TURCO, D'ELIA, BELTRANDI, MELLANO e PORETTI. -
Al Ministro dell'economia e delle finanze, al Ministro dello sviluppo economico.
- Per sapere - premesso che:
il decreto del Presidente della Repubblica 26 ottobre 1972 n. 633 «Istituzione e disciplina dell'imposta sul valore aggiunto» e successive modifiche ha introdotto uno specifico regime fiscale agevolato per i prodotti editoriali quotidiani e periodici, l'aliquota IVA è ridotta e pari al 4 per cento. Per la normale vendita di supporti audiovisivi l'IVA è al 20 per cento.

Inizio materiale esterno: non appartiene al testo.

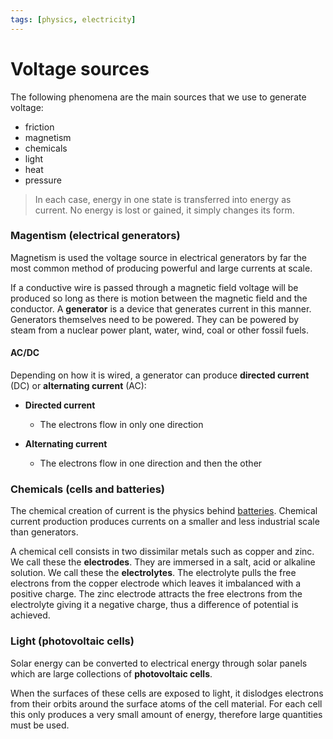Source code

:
 ```yaml
---
tags: [physics, electricity]
---
```


# Voltage sources

The following phenomena are the main sources that we use to generate voltage:

- friction
- magnetism
- chemicals
- light
- heat
- pressure

> In each case, energy in one state is transferred into energy as current. No
> energy is lost or gained, it simply changes its form.

### Magentism (electrical generators)

Magnetism is used the voltage source in electrical generators by far the most
common method of producing powerful and large currents at scale.

If a conductive wire is passed through a magnetic field voltage will be produced
so long as there is motion between the magnetic field and the conductor. A
**generator** is a device that generates current in this manner. Generators
themselves need to be powered. They can be powered by steam from a nuclear power
plant, water, wind, coal or other fossil fuels.

#### AC/DC

Depending on how it is wired, a generator can produce **directed current** (DC)
or **alternating current** (AC):

- **Directed current**

  - The electrons flow in only one direction

- **Alternating current**
  - The electrons flow in one direction and then the other

### Chemicals (cells and batteries)

The chemical creation of current is the physics behind
[batteries](Cells_and_batteries.md).
Chemical current production produces currents on a smaller and less industrial
scale than generators.

A chemical cell consists in two dissimilar metals such as copper and zinc. We
call these the **electrodes**. They are immersed in a salt, acid or alkaline
solution. We call these the **electrolytes**. The electrolyte pulls the free
electrons from the copper electrode which leaves it imbalanced with a positive
charge. The zinc electrode attracts the free electrons from the electrolyte
giving it a negative charge, thus a difference of potential is achieved.

### Light (photovoltaic cells)

Solar energy can be converted to electrical energy through solar panels which
are large collections of **photovoltaic cells**.

When the surfaces of these cells are exposed to light, it dislodges electrons
from their orbits around the surface atoms of the cell material. For each cell
this only produces a very small amount of energy, therefore large quantities
must be used.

Ciò per gli interroganti rappresenta una sorta di mercato dell'assurdo, dove il medesimo prodotto ha un'imposta sul valore aggiunto diversa rispetto all'ambito in cui viene venduto;
l'Autorità garante della concorrenza e del mercato con un parere del 25 gennaio 2006 (A.S. 320) ha chiesto di eliminare con un intervento normativo la disparità esistente tra l'aliquota Iva applicata a dvd e videocassette venduti in allegato ai giornali in edicola e quella applicata ai prodotti venduti al dettaglio. L'Antitrust rilevava «effetti distorsivi del mercato» e «... distorsioni [che] non risultano giustificate da ragioni di interesse pubblico». «La diversità di trattamento fiscale per i prodotti non editoriali, venduti in abbinamento con quotidiani e periodici, o nei luoghi tipici di vendita, riduce la competizione tra imprese attive in segmenti diversi del mercato distributivo (edicole e altri canali tradizionali), che offrono gli stessi prodotti, anche se diversi dal punto di vista qualitativo». L'Autorità indicava la soluzione nell'applicazione a tutto il mercato dell'aliquota del 4 per cento. «Una simile misura..., oltre a scoraggiare la diffusione della pirateria, avrebbe la conseguenza desiderabile di produrre effetti positivi sui consumatori, eliminando ingiustificate distorsioni concorrenziali tra le imprese che, nei diversi canali distributivi, offrono DVD e videocassette;
secondo dati raccolti ed elaborati dall'Istituto di Informatica e Telematica del Consiglio Nazionale delle Ricerche di Pisa (Iit-Cnr) l'Italia è tra i primi nella top-ten dei Paesi più vessati dal fenomeno della pirateria musicale, il primo in Europa occidentale. Stiamo parlando di un'industria del valore di sessanta milioni di euro, un quarto del mercato discografico nazionale. E che è minacciata da copie contraffatte o scaricate illegalmente da Internet e che, incise su supporto digitale, sono diffuse attraverso la capillare rete di venditori abusivi che nei mercatini e nelle strade delle nostre città smerciano cd e dvd. Se le rivendite ambulanti costituiscono il 59 per cento del totale, altre «piazze» di smercio sono quelle private (16 per cento), le centrali di masterizzazione (14 per cento) e perfino i negozi musicali (7 per cento). Al vertice di questa fitta rete di produzione e vendita, ovviamente, non c'è l'immigrato del Terzo mondo più o meno regolare, che incontriamo coi tappetini per strada, ma la criminalità organizzata. Un fenomeno che ha, ovviamente, una ricaduta immediata sull'occupazione del settore. Per Enzo Mazza, presidente della Federazione industria musicale italiana: «Tra il 2000 e il 2006 le imprese discografiche e l'intera filiera hanno visto un calo nei fatturati di oltre il 35 per cento con gravi conseguenze occupazionali, confermate anche da una riduzione dei posti di lavoro di oltre il 40 per cento solo in Italia -:
se e quali provvedimenti il Governo intenda prendere per eliminare questa distorsione del mercato e favorire i consumatori, contrastando al contempo fenomeni di pirateria, di contraffazione e contrastando la malavita organizzata.